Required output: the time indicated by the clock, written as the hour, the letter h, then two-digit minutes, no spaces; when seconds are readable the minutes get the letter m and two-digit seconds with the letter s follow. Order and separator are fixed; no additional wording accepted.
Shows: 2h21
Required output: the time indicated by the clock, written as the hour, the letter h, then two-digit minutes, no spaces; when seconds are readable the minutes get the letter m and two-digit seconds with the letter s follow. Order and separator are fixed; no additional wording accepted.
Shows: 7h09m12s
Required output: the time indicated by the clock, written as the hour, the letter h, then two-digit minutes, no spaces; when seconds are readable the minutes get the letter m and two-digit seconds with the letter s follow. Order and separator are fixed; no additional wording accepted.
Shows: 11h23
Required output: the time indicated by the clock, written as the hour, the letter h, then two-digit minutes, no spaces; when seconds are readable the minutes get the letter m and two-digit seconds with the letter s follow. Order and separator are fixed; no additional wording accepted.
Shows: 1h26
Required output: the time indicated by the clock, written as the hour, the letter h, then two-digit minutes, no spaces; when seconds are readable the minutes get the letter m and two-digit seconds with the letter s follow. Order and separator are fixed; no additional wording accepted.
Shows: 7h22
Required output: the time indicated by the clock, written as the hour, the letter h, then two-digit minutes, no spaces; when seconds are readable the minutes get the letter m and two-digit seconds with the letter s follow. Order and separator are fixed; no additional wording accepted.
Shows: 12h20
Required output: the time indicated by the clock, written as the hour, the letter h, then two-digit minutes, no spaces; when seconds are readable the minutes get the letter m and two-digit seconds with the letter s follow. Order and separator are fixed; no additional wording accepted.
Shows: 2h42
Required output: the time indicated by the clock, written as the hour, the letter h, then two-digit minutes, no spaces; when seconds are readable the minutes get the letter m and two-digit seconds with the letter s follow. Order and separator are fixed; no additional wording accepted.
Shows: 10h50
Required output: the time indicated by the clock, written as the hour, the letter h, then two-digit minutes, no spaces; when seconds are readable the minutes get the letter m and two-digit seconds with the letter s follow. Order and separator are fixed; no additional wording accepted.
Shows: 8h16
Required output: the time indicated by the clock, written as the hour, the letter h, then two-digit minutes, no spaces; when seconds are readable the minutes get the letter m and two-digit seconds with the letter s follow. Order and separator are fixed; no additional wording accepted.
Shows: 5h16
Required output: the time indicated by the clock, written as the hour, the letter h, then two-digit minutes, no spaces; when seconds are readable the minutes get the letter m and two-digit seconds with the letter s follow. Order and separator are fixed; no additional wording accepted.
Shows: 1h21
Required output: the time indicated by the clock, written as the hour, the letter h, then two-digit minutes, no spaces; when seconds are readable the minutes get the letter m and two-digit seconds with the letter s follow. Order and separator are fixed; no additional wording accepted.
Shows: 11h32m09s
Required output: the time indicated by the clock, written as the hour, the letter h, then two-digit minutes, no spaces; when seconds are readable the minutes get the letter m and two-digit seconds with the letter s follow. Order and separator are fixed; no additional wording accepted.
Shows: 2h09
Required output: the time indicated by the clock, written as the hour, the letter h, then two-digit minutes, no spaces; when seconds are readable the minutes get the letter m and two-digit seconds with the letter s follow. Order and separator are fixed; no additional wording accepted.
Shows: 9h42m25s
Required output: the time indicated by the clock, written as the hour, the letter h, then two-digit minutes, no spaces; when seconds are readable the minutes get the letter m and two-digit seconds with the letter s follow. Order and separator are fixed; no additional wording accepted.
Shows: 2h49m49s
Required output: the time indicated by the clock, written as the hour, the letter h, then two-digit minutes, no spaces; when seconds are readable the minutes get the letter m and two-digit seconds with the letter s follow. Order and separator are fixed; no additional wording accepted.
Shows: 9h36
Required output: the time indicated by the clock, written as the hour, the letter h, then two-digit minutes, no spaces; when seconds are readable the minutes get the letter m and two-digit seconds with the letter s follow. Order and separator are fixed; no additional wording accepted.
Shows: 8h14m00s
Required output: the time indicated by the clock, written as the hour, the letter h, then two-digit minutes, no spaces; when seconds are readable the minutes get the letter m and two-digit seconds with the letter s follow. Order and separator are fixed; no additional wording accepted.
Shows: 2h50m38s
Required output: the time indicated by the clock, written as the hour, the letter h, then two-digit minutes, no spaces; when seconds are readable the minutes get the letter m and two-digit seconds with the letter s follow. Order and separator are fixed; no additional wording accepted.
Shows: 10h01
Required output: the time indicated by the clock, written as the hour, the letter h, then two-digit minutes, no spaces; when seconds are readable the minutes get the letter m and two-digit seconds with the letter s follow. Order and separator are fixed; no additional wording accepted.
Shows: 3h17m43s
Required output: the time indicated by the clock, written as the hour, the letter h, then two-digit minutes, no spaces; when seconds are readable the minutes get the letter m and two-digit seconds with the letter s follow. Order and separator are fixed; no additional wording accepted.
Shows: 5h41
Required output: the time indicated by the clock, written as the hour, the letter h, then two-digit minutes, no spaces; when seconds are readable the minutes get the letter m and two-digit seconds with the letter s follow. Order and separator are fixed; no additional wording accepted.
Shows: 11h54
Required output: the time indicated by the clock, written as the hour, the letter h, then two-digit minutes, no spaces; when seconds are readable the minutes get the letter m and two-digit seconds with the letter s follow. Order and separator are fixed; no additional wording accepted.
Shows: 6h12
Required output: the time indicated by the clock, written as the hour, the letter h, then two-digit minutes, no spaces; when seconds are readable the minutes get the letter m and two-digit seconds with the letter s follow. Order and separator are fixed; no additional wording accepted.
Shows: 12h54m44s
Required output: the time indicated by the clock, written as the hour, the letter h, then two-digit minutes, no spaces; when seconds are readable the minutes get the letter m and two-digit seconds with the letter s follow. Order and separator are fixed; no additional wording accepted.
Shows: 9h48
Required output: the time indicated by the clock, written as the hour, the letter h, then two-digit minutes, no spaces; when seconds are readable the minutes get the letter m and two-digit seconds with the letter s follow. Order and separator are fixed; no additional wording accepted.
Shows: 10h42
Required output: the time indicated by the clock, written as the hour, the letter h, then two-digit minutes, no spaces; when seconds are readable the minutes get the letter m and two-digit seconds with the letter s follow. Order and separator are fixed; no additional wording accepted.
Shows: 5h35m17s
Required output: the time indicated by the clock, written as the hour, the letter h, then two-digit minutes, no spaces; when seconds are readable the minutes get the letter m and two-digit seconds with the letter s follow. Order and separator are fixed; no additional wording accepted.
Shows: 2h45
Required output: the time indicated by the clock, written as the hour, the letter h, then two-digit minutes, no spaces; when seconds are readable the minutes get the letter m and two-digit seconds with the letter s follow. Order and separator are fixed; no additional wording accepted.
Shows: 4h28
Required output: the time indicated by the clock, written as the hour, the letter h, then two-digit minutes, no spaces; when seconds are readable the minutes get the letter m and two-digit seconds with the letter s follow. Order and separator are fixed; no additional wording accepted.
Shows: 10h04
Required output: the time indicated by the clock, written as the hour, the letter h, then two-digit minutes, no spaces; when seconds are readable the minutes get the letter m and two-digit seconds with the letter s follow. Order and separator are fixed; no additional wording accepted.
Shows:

- [DIRECTIONS FOR THIS TASK]: Reproduce the items word for word, from the very start of the items down to and including the line containing "Shows: 1h26". Copy nothing past that line.

- [EXERCISE ANSWER]:
Required output: the time indicated by the clock, written as the hour, the letter h, then two-digit minutes, no spaces; when seconds are readable the minutes get the letter m and two-digit seconds with the letter s follow. Order and separator are fixed; no additional wording accepted.
Shows: 2h21
Required output: the time indicated by the clock, written as the hour, the letter h, then two-digit minutes, no spaces; when seconds are readable the minutes get the letter m and two-digit seconds with the letter s follow. Order and separator are fixed; no additional wording accepted.
Shows: 7h09m12s
Required output: the time indicated by the clock, written as the hour, the letter h, then two-digit minutes, no spaces; when seconds are readable the minutes get the letter m and two-digit seconds with the letter s follow. Order and separator are fixed; no additional wording accepted.
Shows: 11h23
Required output: the time indicated by the clock, written as the hour, the letter h, then two-digit minutes, no spaces; when seconds are readable the minutes get the letter m and two-digit seconds with the letter s follow. Order and separator are fixed; no additional wording accepted.
Shows: 1h26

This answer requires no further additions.